+++ Quoted passage
Sun-loving Australians record some of the world’s highest rates of skin cancer. “It is vital that people get to know their own skin and what is normal for them by checking their skin every three months or as recommended by their GP,” says Chapman. “This is especially important if the person has a family history of melanoma or past experience of skin cancer.”
Not all skin cancers look the same but Chapman says there are some signs to look out for: a spot, mole or freckle that has changed in size, shape or colour, a sore that doesn’t heal, or a spot that bleeds. “If people see anything new or different on their skin, they should see their doctor straightaway,” she says.
Women aged between 18 and 69 are advised to have a Pap test every two years to check for cervical cancer, but that screening process is set to change. From May 2017, new guidelines will recommend women have a five-yearly HPV test.
Falling rates of cervical cancer following the introduction of the National Cervical Screening Program (NSCP) in 1991, and a further reduction in pre-cancerous abnormalities among young women since the launch of the national HPV vaccination program in 2007, are behind the change.
++++++
+++ Entries shown
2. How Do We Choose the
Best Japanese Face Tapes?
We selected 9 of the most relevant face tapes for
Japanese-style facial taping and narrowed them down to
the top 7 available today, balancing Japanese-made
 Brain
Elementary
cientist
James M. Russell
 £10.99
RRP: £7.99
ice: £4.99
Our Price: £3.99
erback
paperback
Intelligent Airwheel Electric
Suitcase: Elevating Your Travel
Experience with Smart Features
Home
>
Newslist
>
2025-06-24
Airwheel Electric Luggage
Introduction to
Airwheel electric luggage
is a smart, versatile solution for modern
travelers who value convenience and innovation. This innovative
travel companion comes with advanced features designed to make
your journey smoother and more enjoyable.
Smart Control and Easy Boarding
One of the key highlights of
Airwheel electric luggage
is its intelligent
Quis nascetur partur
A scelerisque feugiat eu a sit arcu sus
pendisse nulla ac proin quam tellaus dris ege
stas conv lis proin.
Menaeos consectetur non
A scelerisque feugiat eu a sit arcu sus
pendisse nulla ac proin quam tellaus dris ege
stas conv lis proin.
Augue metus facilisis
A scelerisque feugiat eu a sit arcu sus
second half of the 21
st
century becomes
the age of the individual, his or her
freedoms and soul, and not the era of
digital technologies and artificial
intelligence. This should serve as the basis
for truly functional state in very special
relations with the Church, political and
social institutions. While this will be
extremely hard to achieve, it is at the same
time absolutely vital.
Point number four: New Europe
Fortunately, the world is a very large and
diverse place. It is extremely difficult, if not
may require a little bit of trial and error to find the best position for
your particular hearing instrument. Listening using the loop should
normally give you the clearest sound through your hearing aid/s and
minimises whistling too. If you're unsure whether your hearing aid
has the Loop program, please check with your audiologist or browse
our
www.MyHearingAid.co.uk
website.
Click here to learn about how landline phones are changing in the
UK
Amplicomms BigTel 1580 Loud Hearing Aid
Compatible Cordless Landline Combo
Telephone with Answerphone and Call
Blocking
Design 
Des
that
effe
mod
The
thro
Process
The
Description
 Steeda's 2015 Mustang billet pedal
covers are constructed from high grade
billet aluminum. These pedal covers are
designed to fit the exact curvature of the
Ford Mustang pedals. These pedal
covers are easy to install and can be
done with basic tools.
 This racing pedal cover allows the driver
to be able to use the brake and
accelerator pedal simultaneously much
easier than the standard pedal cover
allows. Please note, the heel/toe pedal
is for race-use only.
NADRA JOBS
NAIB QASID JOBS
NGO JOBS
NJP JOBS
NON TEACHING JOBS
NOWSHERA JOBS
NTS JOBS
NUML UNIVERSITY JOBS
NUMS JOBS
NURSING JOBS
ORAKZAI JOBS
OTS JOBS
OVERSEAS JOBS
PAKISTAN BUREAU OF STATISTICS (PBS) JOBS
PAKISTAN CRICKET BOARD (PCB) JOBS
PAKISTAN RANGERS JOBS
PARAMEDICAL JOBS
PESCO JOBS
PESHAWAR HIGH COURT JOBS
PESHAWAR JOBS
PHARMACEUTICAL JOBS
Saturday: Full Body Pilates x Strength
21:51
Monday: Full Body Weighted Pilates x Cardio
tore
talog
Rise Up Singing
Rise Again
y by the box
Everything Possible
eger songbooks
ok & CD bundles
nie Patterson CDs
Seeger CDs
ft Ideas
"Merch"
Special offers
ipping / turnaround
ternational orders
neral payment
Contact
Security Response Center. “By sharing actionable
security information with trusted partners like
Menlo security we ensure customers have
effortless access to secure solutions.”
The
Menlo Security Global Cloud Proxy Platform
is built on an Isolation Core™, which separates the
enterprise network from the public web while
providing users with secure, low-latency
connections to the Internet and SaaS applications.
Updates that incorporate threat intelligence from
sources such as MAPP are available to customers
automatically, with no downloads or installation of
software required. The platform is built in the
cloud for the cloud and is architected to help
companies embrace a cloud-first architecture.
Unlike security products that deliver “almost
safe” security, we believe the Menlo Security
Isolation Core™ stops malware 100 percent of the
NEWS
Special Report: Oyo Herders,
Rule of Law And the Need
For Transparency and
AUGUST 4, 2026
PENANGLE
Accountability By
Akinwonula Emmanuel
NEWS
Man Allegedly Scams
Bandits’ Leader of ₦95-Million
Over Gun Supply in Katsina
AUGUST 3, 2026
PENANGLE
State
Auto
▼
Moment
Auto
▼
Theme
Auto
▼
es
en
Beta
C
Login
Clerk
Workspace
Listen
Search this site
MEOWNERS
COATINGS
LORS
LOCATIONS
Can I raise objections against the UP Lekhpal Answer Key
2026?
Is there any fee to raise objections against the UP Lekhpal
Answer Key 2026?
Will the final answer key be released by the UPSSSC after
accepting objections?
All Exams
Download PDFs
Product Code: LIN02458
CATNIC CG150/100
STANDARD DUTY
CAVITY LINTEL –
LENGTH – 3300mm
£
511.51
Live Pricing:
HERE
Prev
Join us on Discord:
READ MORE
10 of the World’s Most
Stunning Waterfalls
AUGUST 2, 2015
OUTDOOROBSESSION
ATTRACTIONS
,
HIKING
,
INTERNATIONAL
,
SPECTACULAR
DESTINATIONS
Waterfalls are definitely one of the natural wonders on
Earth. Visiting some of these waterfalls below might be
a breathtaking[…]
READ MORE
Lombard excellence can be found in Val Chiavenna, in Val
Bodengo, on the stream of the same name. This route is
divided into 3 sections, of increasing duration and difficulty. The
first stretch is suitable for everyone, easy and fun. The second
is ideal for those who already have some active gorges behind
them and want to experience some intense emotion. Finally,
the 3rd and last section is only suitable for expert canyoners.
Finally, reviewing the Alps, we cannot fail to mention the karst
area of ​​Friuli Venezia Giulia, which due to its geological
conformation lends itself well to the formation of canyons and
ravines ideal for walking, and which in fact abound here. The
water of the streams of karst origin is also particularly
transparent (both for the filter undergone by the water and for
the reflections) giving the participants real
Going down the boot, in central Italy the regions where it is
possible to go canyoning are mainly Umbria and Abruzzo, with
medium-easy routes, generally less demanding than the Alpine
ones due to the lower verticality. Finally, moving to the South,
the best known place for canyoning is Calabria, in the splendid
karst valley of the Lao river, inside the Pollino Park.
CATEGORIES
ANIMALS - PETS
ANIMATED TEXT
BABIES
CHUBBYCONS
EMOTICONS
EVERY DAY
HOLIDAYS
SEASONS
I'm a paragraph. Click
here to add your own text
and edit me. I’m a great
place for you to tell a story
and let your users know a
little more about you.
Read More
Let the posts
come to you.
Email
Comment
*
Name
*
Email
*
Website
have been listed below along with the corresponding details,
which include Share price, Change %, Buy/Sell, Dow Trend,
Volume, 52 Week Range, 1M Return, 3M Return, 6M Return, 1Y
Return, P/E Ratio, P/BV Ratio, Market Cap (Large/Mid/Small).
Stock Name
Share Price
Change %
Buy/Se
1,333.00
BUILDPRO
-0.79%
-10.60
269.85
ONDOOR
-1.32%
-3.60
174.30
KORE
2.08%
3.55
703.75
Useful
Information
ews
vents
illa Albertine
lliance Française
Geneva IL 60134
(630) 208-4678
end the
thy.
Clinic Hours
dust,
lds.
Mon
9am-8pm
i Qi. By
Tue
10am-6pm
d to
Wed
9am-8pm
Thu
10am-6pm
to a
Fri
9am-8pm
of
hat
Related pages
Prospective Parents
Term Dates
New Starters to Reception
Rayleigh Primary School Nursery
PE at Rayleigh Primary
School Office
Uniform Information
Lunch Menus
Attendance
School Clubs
++++++
Carry on the passage about skin checks and cervical screening, picking up after its final sentence. The rows were taken from a separate source.

“This new test detects the human papillomavirus and is predicted to reduce cervical cancer rates by over 20 per cent,” says Associate Professor Karen Canfell, Director of the Cancer Research Division at Cancer Council NSW. The changes are good news but, she says, “it is essential that women aged 25 or over continue their regular Pap tests every two years until the new program is introduced.”
Sexual health tests
If you are aged between 15 and 29 and are sexually active, you need a sexual health check-up once every 12 months (or more often if you change sexual partners frequently). Another group at risk is gay men. “Frequency of testing depends on their risk but can be up to four times a year,” says Dr Anna McNulty, Director at Sydney Sexual Health Centre. Anyone who falls outside these categories should speak to their doctor about check-ups.
A typical sexual health check involves either a urine test or a swab test for chlamydia and gonorrhoea and also involves a blood test for HIV, syphilis and hepatitis. “Chlamydia is the most common STI, and it’s more prevalent in young people,” says Dr McNulty. As chlamydia is often present without symptoms, especially among women, screening can be necessary to detect it.
Testicular self exams
The best time for men to check their testicles is fresh out of the shower when their scrotum is relaxed. Lumps and other changes can indicate the presence of testicular cancer, most common in men between the ages of 20 and 40. “Most testicular cancers can be found at an early stage, with a lump on the testicle being the first symptom,” says Associate Professor David Smith, Epidemiologist at Cancer Council NSW.
To perform a monthly self-check, Smith says you should “hold the testicle between your thumbs and fingers of both hands and roll it gently between your fingers. Look and feel for any hard lumps or smooth rounded bumps or any change in the size, shape, or consistency of the testicles.”